Cuando llegó hasta ella, se apoyó en el alféizar y bajó la mirada
para que sus ojos recorrieran los siete pisos de altura que lo
separaban del suelo. El viento fue a saludarlo y sopló para moverle
el pelo.
De repente, la
macabra idea llegó en forma de lágrima. Pues una gota acuosa de
dolor cayó desde su mejilla y se separó del pesar que la había
creado. La lágrima, cristalina y titilante, cayó libre al vacío;
no sin antes pararse un breve instante en el tiempo como en un gesto
de despedida. Y comenzó luego su caída a través del helado aire de
la mañana. El viento sopló de nuevo.
Pensativo, siguió
la caída de su lágrima con la mirada para luego seguirla con su
cuerpo. El viento volvió a soplar mientras él se abría paso ahora
desde las alturas. En la caída, vio su propia lágrima huyendo
delante de él hasta que la perdió de vista. Entonces ya tan solo
podía fijarse en el contundente suelo que se acercaba sin remedio a
su encuentro. Parpadeó repetidas veces para evitar el viento en sus
ojos, pero ello no le impidió ver que, desde el suelo, su sombra le
esperaba con los brazos abiertos. Por fin alguien quería darle un
abrazo.
Y, sin dudarlo,
abrió los brazos de par en par para fundirse en un abrazo con su
propia sombra.
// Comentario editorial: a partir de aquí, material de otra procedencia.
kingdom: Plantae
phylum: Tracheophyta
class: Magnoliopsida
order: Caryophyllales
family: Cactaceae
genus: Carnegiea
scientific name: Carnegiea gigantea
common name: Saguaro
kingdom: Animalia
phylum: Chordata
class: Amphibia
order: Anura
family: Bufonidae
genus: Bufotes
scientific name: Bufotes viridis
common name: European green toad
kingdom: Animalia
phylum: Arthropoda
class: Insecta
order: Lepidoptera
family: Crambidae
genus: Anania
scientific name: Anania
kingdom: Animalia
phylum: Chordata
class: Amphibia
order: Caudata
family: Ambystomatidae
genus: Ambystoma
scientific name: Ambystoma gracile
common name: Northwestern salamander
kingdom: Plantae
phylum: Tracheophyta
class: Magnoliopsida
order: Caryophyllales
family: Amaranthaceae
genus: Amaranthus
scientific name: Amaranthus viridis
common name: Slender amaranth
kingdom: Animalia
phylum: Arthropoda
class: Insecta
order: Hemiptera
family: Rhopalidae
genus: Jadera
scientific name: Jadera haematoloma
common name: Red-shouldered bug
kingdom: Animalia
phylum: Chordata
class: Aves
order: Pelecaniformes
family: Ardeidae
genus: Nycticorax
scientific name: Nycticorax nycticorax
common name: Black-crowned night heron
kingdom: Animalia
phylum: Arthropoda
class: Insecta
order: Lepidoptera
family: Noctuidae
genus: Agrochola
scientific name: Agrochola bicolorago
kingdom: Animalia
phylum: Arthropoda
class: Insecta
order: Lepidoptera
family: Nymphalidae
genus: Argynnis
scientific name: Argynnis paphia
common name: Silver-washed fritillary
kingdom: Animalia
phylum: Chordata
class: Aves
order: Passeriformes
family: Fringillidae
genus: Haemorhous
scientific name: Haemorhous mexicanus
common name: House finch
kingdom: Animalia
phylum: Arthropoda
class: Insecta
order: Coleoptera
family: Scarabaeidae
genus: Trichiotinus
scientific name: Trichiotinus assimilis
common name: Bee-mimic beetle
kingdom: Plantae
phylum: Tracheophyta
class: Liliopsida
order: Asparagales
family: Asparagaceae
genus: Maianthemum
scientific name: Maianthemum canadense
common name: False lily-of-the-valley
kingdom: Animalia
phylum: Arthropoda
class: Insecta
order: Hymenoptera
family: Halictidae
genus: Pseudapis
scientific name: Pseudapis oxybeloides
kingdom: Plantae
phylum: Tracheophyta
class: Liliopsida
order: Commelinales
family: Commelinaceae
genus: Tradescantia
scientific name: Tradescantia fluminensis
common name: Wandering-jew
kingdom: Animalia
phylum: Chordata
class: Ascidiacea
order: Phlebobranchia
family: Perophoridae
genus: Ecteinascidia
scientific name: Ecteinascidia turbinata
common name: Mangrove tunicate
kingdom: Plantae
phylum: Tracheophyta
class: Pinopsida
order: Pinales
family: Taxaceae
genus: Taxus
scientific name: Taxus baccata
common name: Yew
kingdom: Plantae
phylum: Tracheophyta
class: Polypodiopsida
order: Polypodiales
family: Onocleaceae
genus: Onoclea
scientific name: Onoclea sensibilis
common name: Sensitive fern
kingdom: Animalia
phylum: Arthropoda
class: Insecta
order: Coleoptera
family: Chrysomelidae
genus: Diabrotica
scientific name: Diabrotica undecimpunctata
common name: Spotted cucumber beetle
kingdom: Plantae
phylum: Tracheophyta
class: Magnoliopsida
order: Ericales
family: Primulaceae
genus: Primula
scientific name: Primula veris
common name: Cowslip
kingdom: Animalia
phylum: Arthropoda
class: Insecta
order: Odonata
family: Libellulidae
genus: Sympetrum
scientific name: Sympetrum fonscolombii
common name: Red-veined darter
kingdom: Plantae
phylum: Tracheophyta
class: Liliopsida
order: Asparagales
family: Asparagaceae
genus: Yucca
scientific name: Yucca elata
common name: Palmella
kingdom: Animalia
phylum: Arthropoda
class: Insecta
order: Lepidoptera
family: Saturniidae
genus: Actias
Un abrazo duro y mortal, que terminó con su solitaria
existencia y le privó del hermoso regalo de la vida. Ya en el suelo,
destrozado, la lágrima cayó sobre él.
No muy lejos de
allí, una chica desconocida lloraba desconsolada sobre su cama, sin
saber por qué. Tan solo sabía que hoy había perdido a alguien
importante. Alguien que no conocía, pero que le habría dado sentido
a su mundo… Alguien que estaba destinada a conocer, pero que ahora
jamás conocería.
Triste, la chica
miró por la ventana… Estaba lloviendo.